There are different lists of Hockett's features, but these 11 will do. They make the point pretty sharply that language—whether on purpose or on accident—has many qualities that make it easy for our species to turn thoughts into public property.
Now a new article has appeared titled, "Language Evolution: Why Hockett's Design Features are a Non-Starter." (available here). The authors are a couple of Polish linguists at Nicolaus Copernicus University, Sławomir Wacewicz and Przemysław Żywiczyński. I congratulate them on the bold directness of their title and paper. I can't quite congratulate them on the paper itself.
Their conclusion is that Hockett's properties are no guide to how language evolved. I can hardly disagree, as I have never found the properties useful in thinking about origins myself. On the other hand, so what? Hockett's list provides a pretty good test of whatever theory you do come up with.
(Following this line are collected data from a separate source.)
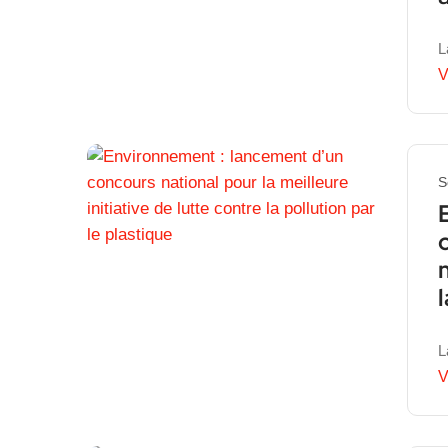
L
V
S
L
V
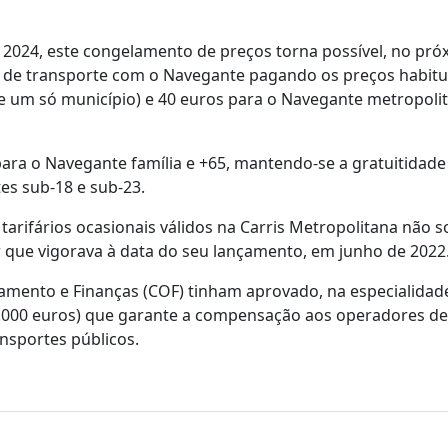
2024, este congelamento de preços torna possível, no pró
 de transporte com o Navegante pagando os preços habitua
e um só município) e 40 euros para o Navegante metropoli
ara o Navegante família e +65, mantendo-se a gratuitidade
es sub-18 e sub-23.
arifários ocasionais válidos na Carris Metropolitana não s
 que vigorava à data do seu lançamento, em junho de 2022
amento e Finanças (COF) tinham aprovado, na especialidad
0.000 euros) que garante a compensação aos operadores de
nsportes públicos.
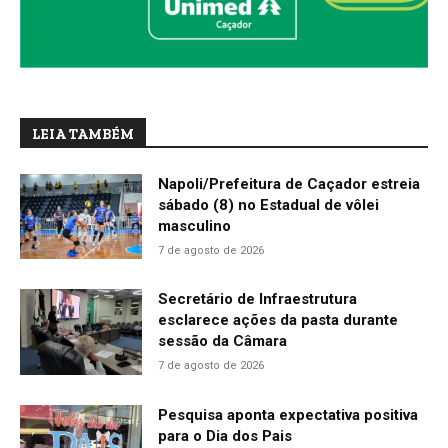
LEIA TAMBÉM
Napoli/Prefeitura de Caçador estreia
sábado (8) no Estadual de vôlei
masculino
7 de agosto de 2026
Secretário de Infraestrutura
esclarece ações da pasta durante
sessão da Câmara
7 de agosto de 2026
Pesquisa aponta expectativa positiva
para o Dia dos Pais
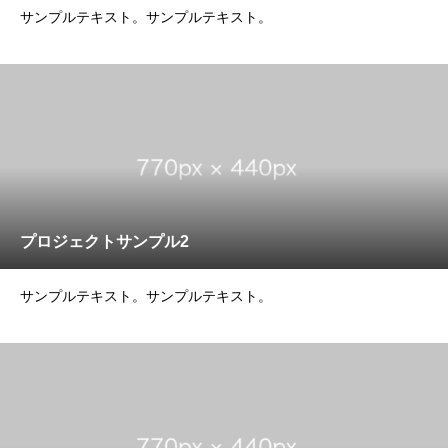
サンプルテキスト。サンプルテキスト。
プロジェクトサンプル2
サンプルテキスト。サンプルテキスト。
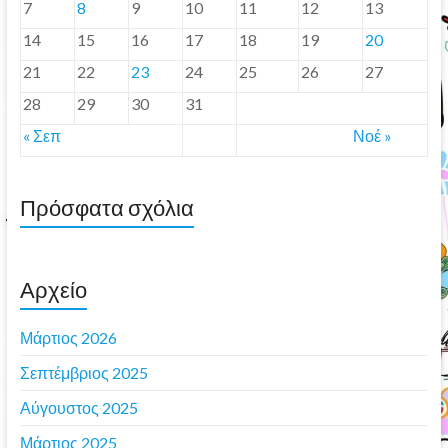
7
8
9
10
11
12
13
14
15
16
17
18
19
20
21
22
23
24
25
26
27
28
29
30
31
« Σεπ
Νοέ »
Πρόσφατα σχόλια
Αρχείο
Μάρτιος 2026
Σεπτέμβριος 2025
Αύγουστος 2025
Μάρτιος 2025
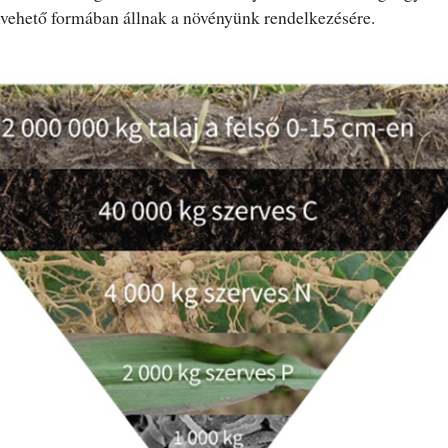
lvehető formában állnak a növényünk rendelkezésére.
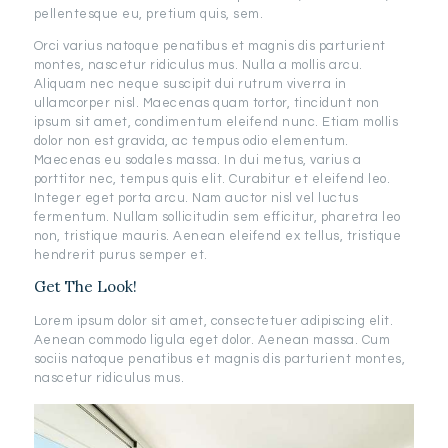
pellentesque eu, pretium quis, sem.
Orci varius natoque penatibus et magnis dis parturient
montes, nascetur ridiculus mus. Nulla a mollis arcu.
Aliquam nec neque suscipit dui rutrum viverra in
ullamcorper nisl. Maecenas quam tortor, tincidunt non
ipsum sit amet, condimentum eleifend nunc. Etiam mollis
dolor non est gravida, ac tempus odio elementum.
Maecenas eu sodales massa. In dui metus, varius a
porttitor nec, tempus quis elit. Curabitur et eleifend leo.
Integer eget porta arcu. Nam auctor nisl vel luctus
fermentum. Nullam sollicitudin sem efficitur, pharetra leo
non, tristique mauris. Aenean eleifend ex tellus, tristique
hendrerit purus semper et.
Get The Look!
Lorem ipsum dolor sit amet, consectetuer adipiscing elit.
Aenean commodo ligula eget dolor. Aenean massa. Cum
sociis natoque penatibus et magnis dis parturient montes,
nascetur ridiculus mus.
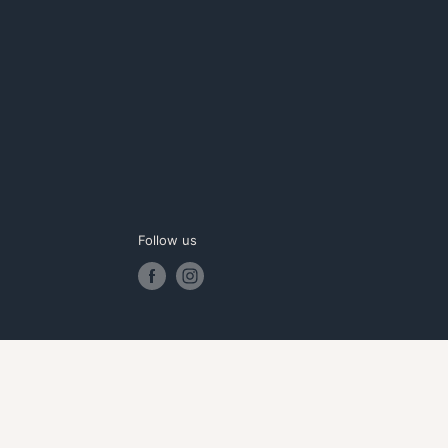
Follow us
Suppose you want to argue—as many fine investigators do—that language arose from gesture. Chimpanzees in the wild gesture all the time. What's more, we still gesture as we speak and there is no reason to assume that there was never a time when gesture was not part of speech. So we have to at least think about the possibility that the lineage had a period when it used a gesture language before we had speech.
What is the difference between gesture and language? Gestures are signals, but, as used by apes, they are not used to signal news about a topic. Apes gesture to control others: go away, give me food, etc. Some human gestures, however, do signal news. The New York Times recently published a report on a widespread system of gestures used by church ushers. The gestures can report requests, seat availability, problems and changes in status of the church service. These signals are definitely used to tell each other some news, something unusual in the animal communication business.
How do these news-telling gestures fit with Hockett's properties? Some, indeed are present. Missing, however, are the features related to discreteness. The usher's gestures do not flow from meaning to meaning. The ushers signal one piece of information. Without discreteness a gesture system cannot have duality or productivity. It also lacks reflexiveness, the ability to add improvised topics to the system.
Thus, it looks to me like any use of systematized gestures to tell one individual something is a dead end. Even if one was used, it had to be replaced by either a sign or spoken language. So, while I agree with Wacewicz and Żywiczyński that Hockett's property list is no place to begin an inquiry into language's origins, I think it still has something to offer in testing any hypothesis that emerges from the search.